Ministra Esquivel señala vacíos legales en facultades de congelamiento de cuentas
En una sesión pública del pleno de la Suprema Corte de Justicia de la Nación (SCJN), la ministra Yasmín Esquivel Mossa volvió a destacar la omisión legislativa como un problema central en el marco jurídico mexicano. La magistrada fue enfática al señalar que "la normativa vigente resulta indeterminada", ya que no establece con precisión cuáles son las conductas que pueden dar lugar a imponer el congelamiento de cuentas como medida preventiva.
Debate constitucional sobre facultades de la UIF
A pesar de las críticas de Esquivel, por mayoría de votos se avalaron las facultades de la Unidad de Inteligencia Financiera (UIF) para aplicar esta medida.
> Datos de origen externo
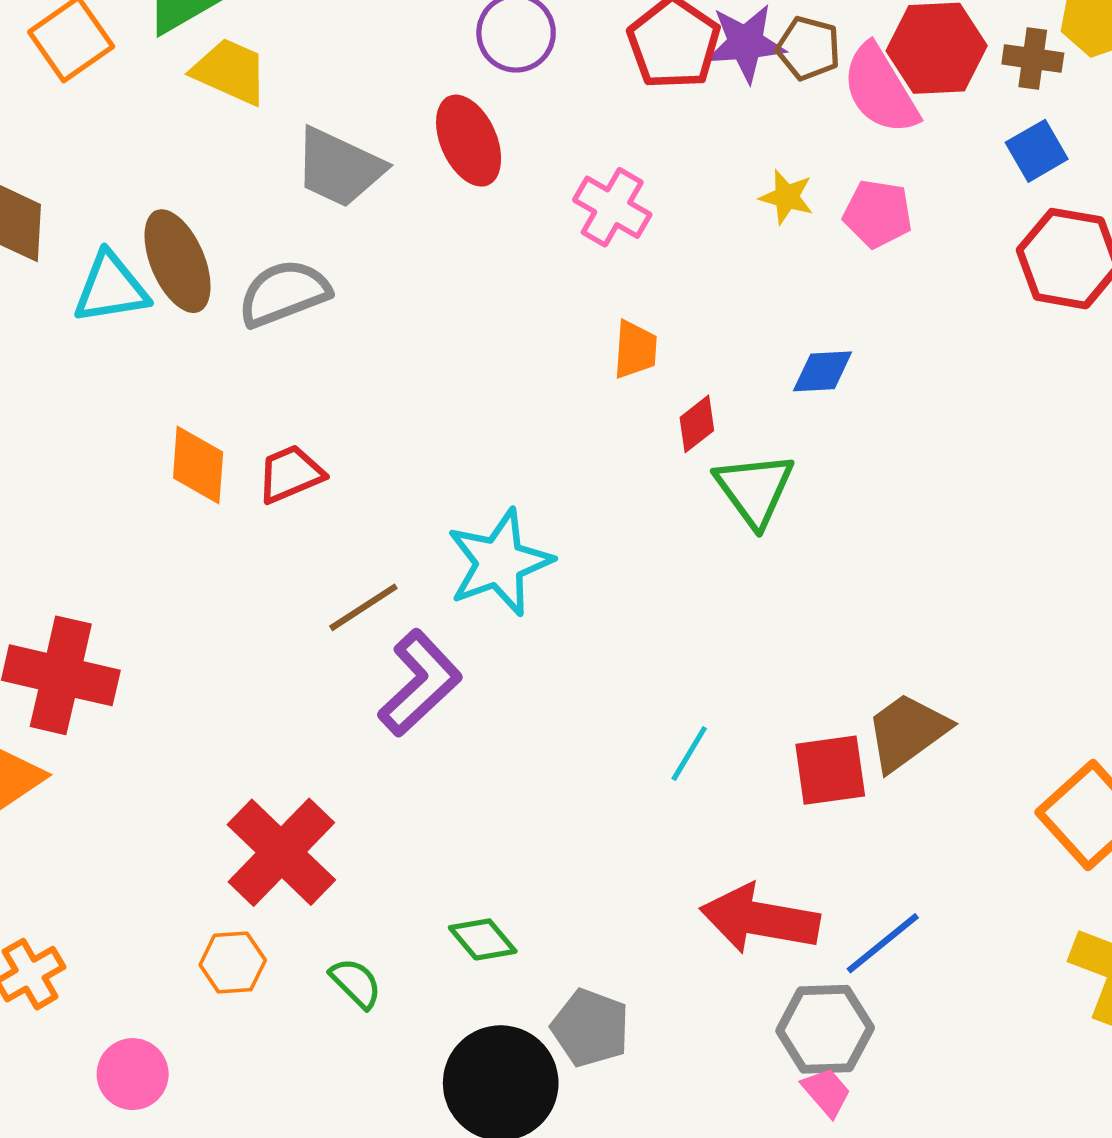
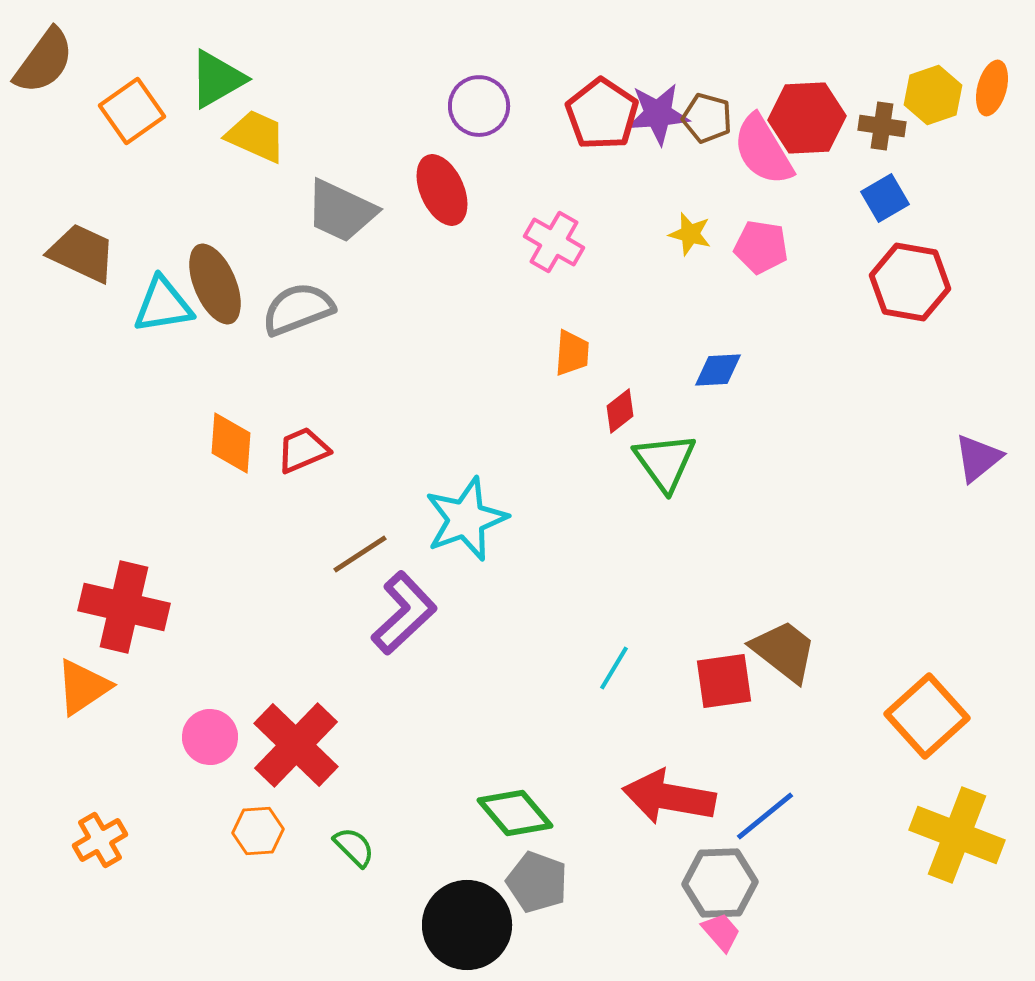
brown trapezoid: (907, 732) -> (784, 651), turned 74
green diamond: (483, 939) -> (515, 813), moved, size x1.4
pink circle: (133, 1074) -> (210, 737), moved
La ministra se pronunció en contra del proyecto que finalmente se resolvió a favor del organismo, argumentando que "es indispensable que los gobernados conozcan con claridad los parámetros que permitan determinar quién puede ser sujeto de dicha medida preventiva".
Esquivel Mossa puso al frente el principio 'propersona' y enfatizó que, en un Estado democrático, toda acción orientada al combate al crimen debe encontrarse plenamente definida en la Constitución. "Actualmente los jueces en materia penal están obligados a resolver de manera inmediata las solicitudes que presentan las autoridades encargadas de investigar delitos", explicó la ministra.
Posiciones divididas en el pleno de la SCJN
El debate judicial reveló posturas claramente divididas entre los ministros:
- A favor del proyecto: Irene Herrerías Guerra, Irving Espinoza Betanzo, María Esthela Ríos González, Hugo Aguilar Ortiz, Lenia Batres y Loretta Ortiz Ahlf Guadarrama.
- En contra del proyecto: Yasmín Esquivel Mossa, Arístides Guerrero García y Giovanni Figueroa Mejía.
La ministra Esquivel argumentó que "exigir la intervención judicial previa no fomenta la impunidad, sino que fortalece el control constitucional de las medidas restrictivas, para evitar actividades con recursos de procedencia ilícita y el lavado de dinero". Su postura subraya la necesidad de un equilibrio entre la eficacia en el combate al crimen y la protección de los derechos fundamentales de los ciudadanos.
Este caso pone en evidencia las tensiones entre las facultades de las autoridades financieras y las garantías procesales, un tema que continuará generando discusión en el ámbito jurídico mexicano mientras persistan los vacíos legislativos señalados por la ministra Esquivel.